The enemy is alive and well on planet earth…

I am of the persuasion that once “saved,” always “saved.”  That is, once one comes to a real understanding and acceptance of God‘s plan for salvation through the finished work of Jesus Christ, one can not lose that salvation.  I believe that even if someone saved falls into a worldly lifestyle, when they die they will enter heaven, even if their clothes “smell like smoke.”  They have attained salvation, but just barely.

I am not looking for debate on this subject, nor will I entertain debate on this right now.  I am offering that as a backdrop to say the following.  I believe that Satan recognizes that he cannot claim someone saved by God’s grace.  So his efforts in our lives aren’t, I think,  intended to re-claim a soul; he cannot do that.  His desire is to make the Christian ineffective.  If I, as a Christian, am living a life that is not vibrant and Christ-centered, I am nearly useless for furthering God’s designs on those around me in my life.  And that is pleasing to Satan.

On Saturday, February 4, we came back from the Dominican Republic from a short-term missions trip.  The trip was unbelievably fantastic, and God reached me in several wonderful and unexpected ways.  We had been warned that Satan would attack when we returned to the ‘States, and I kind of already figured that out myself.  But it was good to be reminded.  Because Satan didn’t waste any time, he got right to it with me.

Beth and I live in a small town outside Erie, Pennsylvania.  To get to the D.R., we drove to Buffalo, NY, and flew to JFK in New York City, then to the D.R., and the reverse to get home.  The road to Buffalo from Erie is nearly a straight shot.  You just get on Interstate 90 and head east for a while.  Easy.  As is the reverse.  But not, apparently, for me.

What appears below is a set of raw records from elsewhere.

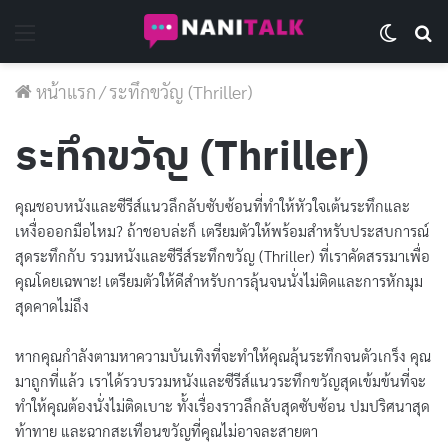
Menu
Switch 
Se
หน้าแรก
/
ระทึกขวัญ (Thriller)
ระทึกขวัญ (Thriller)
คุณชอบหนังและซีรีส์แนวลึกลับซับซ้อนที่ทำให้หัวใจเต้นระทึกและ
เหงื่อออกมือไหม? ถ้าชอบล่ะก็ เตรียมตัวให้พร้อมสำหรับประสบการณ์
สุดระทึกกับ รวมหนังและซีรีส์ระทึกขวัญ (Thriller) ที่เราคัดสรรมาเพื่อ
คุณโดยเฉพาะ! เตรียมตัวให้ดีสำหรับการลุ้นจนนั่งไม่ติดและการหักมุม
สุดคาดไม่ถึง
หากคุณกำลังตามหาความบันเทิงที่จะทำให้คุณลุ้นระทึกจนตัวเกร็ง คุณ
มาถูกที่แล้ว เราได้รวบรวมหนังและซีรีส์แนวระทึกขวัญสุดเข้มข้นที่จะ
ทำให้คุณต้องนั่งไม่ติดเบาะ ทั้งเรื่องราวลึกลับสุดซับซ้อน ปมปริศนาสุด
ท้าทาย และฉากสะเทือนขวัญที่คุณไม่อาจละสายตา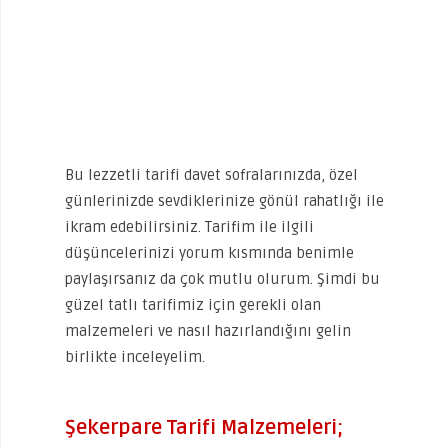
Bu lezzetli tarifi davet sofralarınızda, özel
günlerinizde sevdiklerinize gönül rahatlığı ile
ikram edebilirsiniz. Tarifim ile ilgili
düşüncelerinizi yorum kısmında benimle
paylaşırsanız da çok mutlu olurum. Şimdi bu
güzel tatlı tarifimiz için gerekli olan
malzemeleri ve nasıl hazırlandığını gelin
birlikte inceleyelim.
Şekerpare Tarifi Malzemeleri;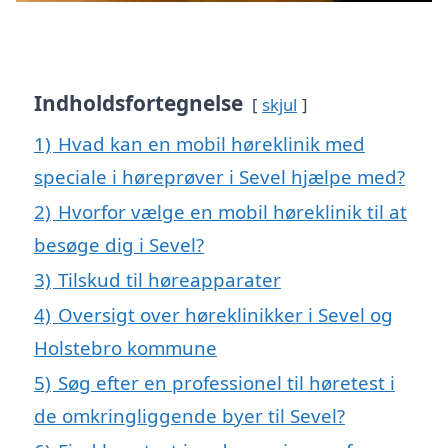
Indholdsfortegnelse
skjul
1)
Hvad kan en mobil høreklinik med
speciale i høreprøver i Sevel hjælpe med?
2)
Hvorfor vælge en mobil høreklinik til at
besøge dig i Sevel?
3)
Tilskud til høreapparater
4)
Oversigt over høreklinikker i Sevel og
Holstebro kommune
5)
Søg efter en professionel til høretest i
de omkringliggende byer til Sevel?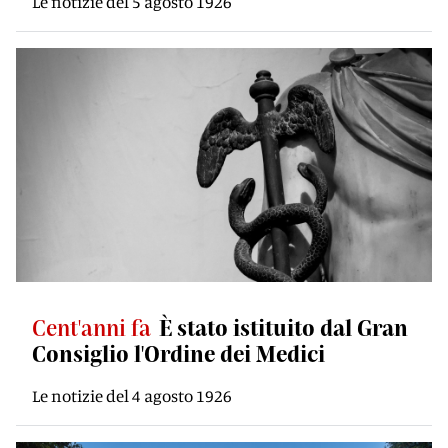
Le notizie del 5 agosto 1926
Cent'anni fa
È stato istituito dal Gran
Consiglio l'Ordine dei Medici
Le notizie del 4 agosto 1926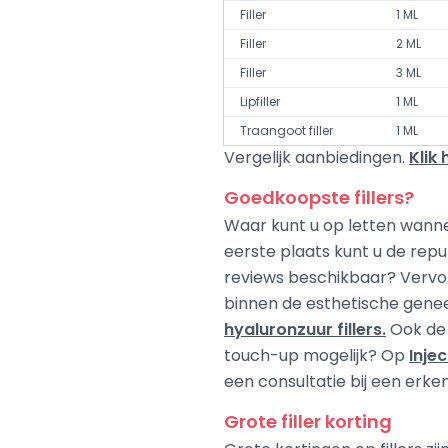
Filler
1 ML
Filler
2 ML
Filler
3 ML
Lipfiller
1 ML
Traangoot filler
1 ML
Vergelijk aanbiedingen.
Klik
Goedkoopste fillers?
Waar kunt u op letten wanne
eerste plaats kunt u de repu
reviews beschikbaar? Vervolge
binnen de esthetische gene
hyaluronzuur fillers.
Ook de 
touch-up mogelijk? Op
Inje
een consultatie bij een erken
Grote filler korting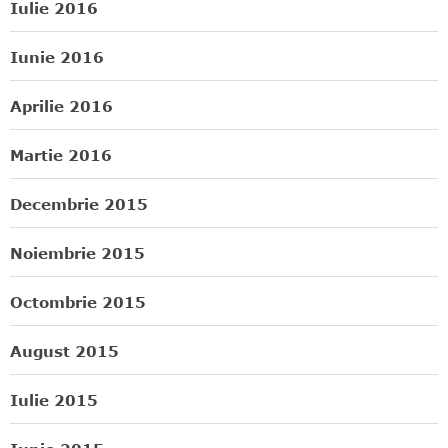
Iulie 2016
Iunie 2016
Aprilie 2016
Martie 2016
Decembrie 2015
Noiembrie 2015
Octombrie 2015
August 2015
Iulie 2015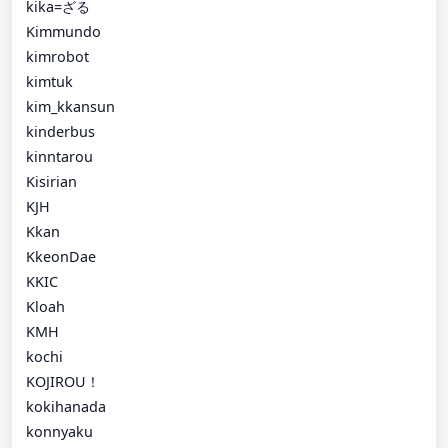
kika=ざる
Kimmundo
kimrobot
kimtuk
kim_kkansun
kinderbus
kinntarou
Kisirian
KJH
Kkan
KkeonDae
KKIC
Kloah
KMH
kochi
KOJIROU！
kokihanada
konnyaku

I have been to Buffalo, NY, multiple times in the past few years, travelling into Canada, travelling to the Niagara River for a drift dive, whatever.  The route home is the same each time, and I know the route fairly well.  However, on Saturday we got back from the D.R., I got the truck, got back to the airport, and loaded up.  Beth and I were satisfied, content.  I was looking forward to the ride home, just being easy with Beth and talking about the past week.  And as we started for home, I somehow (I have no idea how) missed the turn to get on I90, and wound up in downtown Buffalo.  Anger!  Frustration!  Bad words!  And I hadn’t been back on American soil for more than, what, half an hour?  We quickly got back on track and things settled down, but thus it started (clarification: the route error was maybe Satan’s, the reaction mine).

Beth and I missed church on Sunday, and spent the day trying to catch up on rest.  I also took Monday off work for the same purpose.  Through much of Sunday and into Monday, I just felt useless; ineffective; a failure.  In short, I felt just as I had before we left.  And what really depressed me was that it all happened so quickly.  We just got back, for crying out loud!  Geez!  Couldn’t I even have one stinkin’ week feeling ok?

And then it hit me.  Oh, yeah, Satan is going to attack!  And he has.  If he can just get me to slide into the way I used to be, I will be as ineffective as I was.  Focused on the wrong things, depressed, and not living the abundant life that God promises.  Oh yeah, I forgot!  Well, we don’t want that to happen, do we?  No, we do not.

So what do I do?  I remembered the promises God had reminded me of the past week.  I spent time in God’s Word.  Prayed.  Reflected.  And I remembered, God doesn’t want my accomplishments, He wants me.  He wants me to have relationship with Him, not for me to be focused on success, even success as a Christian.  And how freeing that is.  I am basking in His love, resting in His grace.  I am learning this, and for me it is a huge paradigm shift, an entirely new mindset.  I figure I will have setbacks, and times that I forget.  But I’m working on it.  Working on letting go of me, and letting God do as He will in me.

Gal 2.20: I am crucified with Christ and I no longer life, but Christ lives in me.  And the life I now live in the flesh I live by faith in the Son of God, who loved me and gave Himself for me.